Segment Start: Records for the exercise

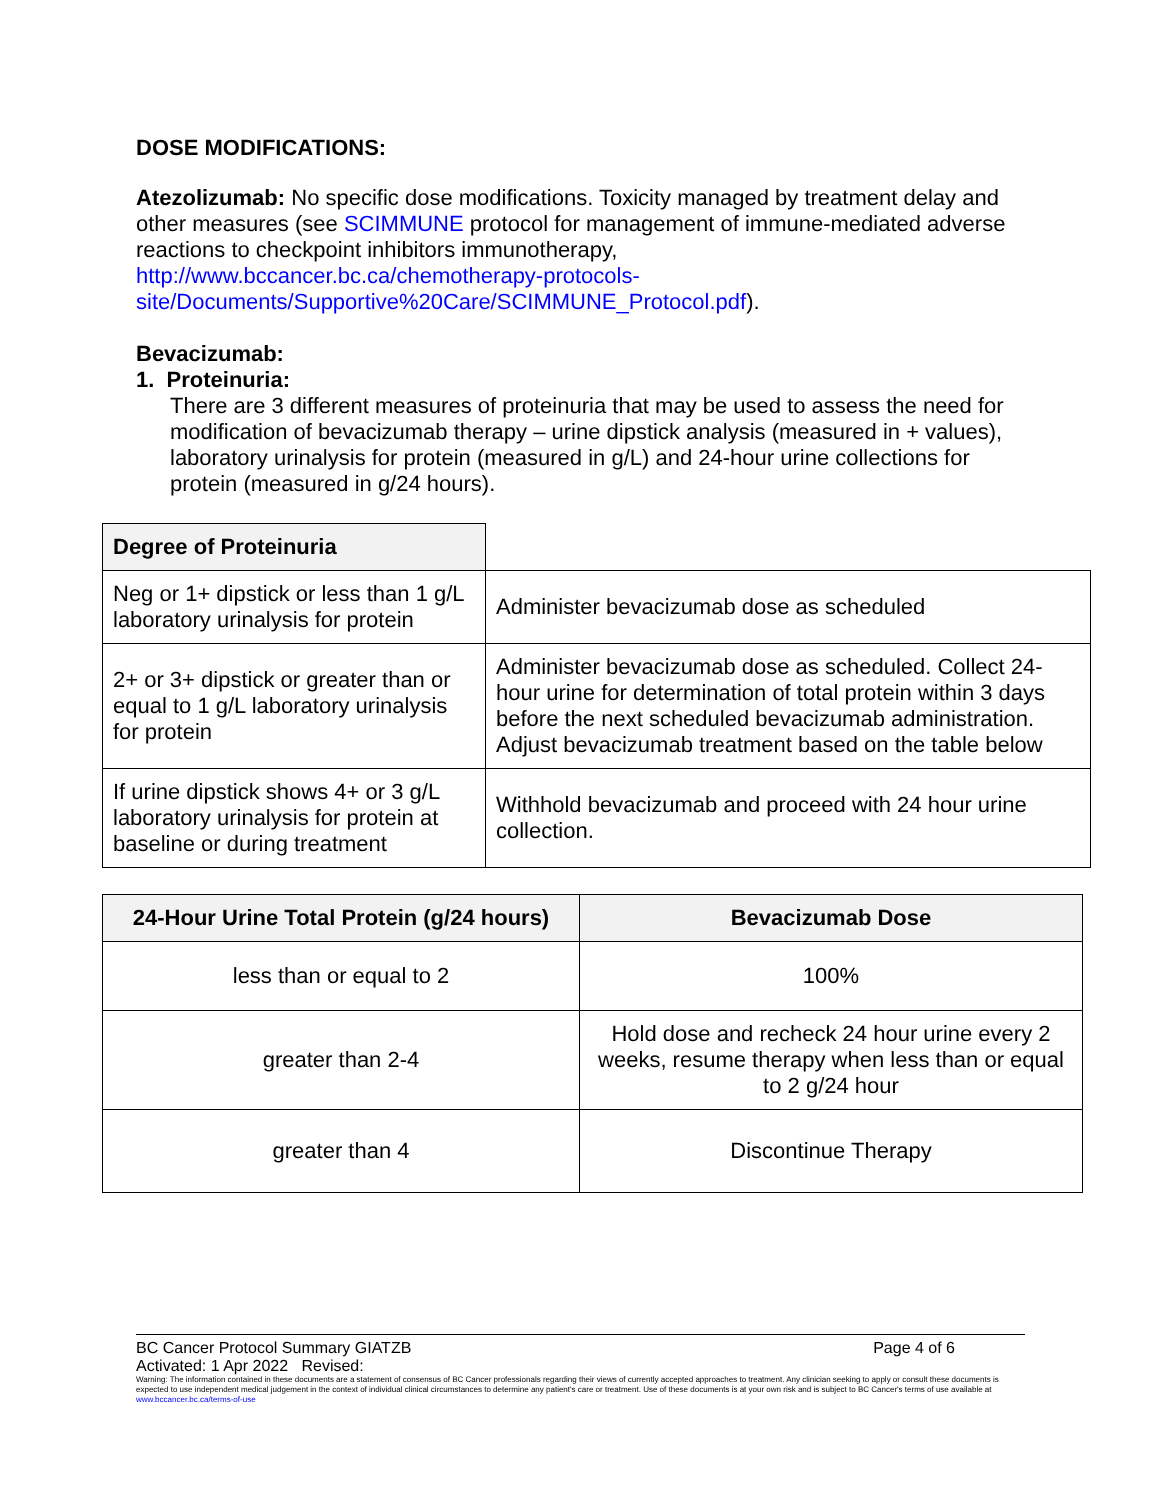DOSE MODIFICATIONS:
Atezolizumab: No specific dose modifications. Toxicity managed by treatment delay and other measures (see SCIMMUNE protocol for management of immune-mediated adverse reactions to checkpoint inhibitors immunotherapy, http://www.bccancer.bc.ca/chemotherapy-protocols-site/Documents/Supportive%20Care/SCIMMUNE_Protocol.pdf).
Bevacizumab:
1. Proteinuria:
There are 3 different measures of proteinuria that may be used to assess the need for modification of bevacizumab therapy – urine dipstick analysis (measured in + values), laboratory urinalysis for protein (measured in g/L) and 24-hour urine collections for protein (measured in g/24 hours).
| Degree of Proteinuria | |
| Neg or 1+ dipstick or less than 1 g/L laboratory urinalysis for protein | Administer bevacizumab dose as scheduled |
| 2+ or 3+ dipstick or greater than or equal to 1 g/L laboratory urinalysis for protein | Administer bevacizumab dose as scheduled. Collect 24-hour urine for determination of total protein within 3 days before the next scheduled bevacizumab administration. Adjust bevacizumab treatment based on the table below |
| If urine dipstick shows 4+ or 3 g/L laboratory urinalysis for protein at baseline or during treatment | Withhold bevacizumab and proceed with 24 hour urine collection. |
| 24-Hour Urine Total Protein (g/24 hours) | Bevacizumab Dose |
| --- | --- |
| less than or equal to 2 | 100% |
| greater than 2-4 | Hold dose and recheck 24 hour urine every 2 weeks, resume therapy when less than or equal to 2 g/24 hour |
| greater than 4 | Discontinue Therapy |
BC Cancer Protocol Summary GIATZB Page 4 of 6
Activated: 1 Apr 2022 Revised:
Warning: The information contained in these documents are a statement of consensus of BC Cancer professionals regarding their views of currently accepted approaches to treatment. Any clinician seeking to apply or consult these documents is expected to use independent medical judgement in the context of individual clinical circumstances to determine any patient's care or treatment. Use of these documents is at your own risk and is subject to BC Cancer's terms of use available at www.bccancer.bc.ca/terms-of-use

Segment End: Records for the exercise

● About this exercise
Would you please copy every line in the data that contains the word "greater"?

● Solution to this problem
| 2+ or 3+ dipstick or greater than or equal to 1 g/L laboratory urinalysis for protein | Administer bevacizumab dose as scheduled. Collect 24-hour urine for determination of total protein within 3 days before the next scheduled bevacizumab administration. Adjust bevacizumab treatment based on the table below |
| greater than 2-4 | Hold dose and recheck 24 hour urine every 2 weeks, resume therapy when less than or equal to 2 g/24 hour |
| greater than 4 | Discontinue Therapy |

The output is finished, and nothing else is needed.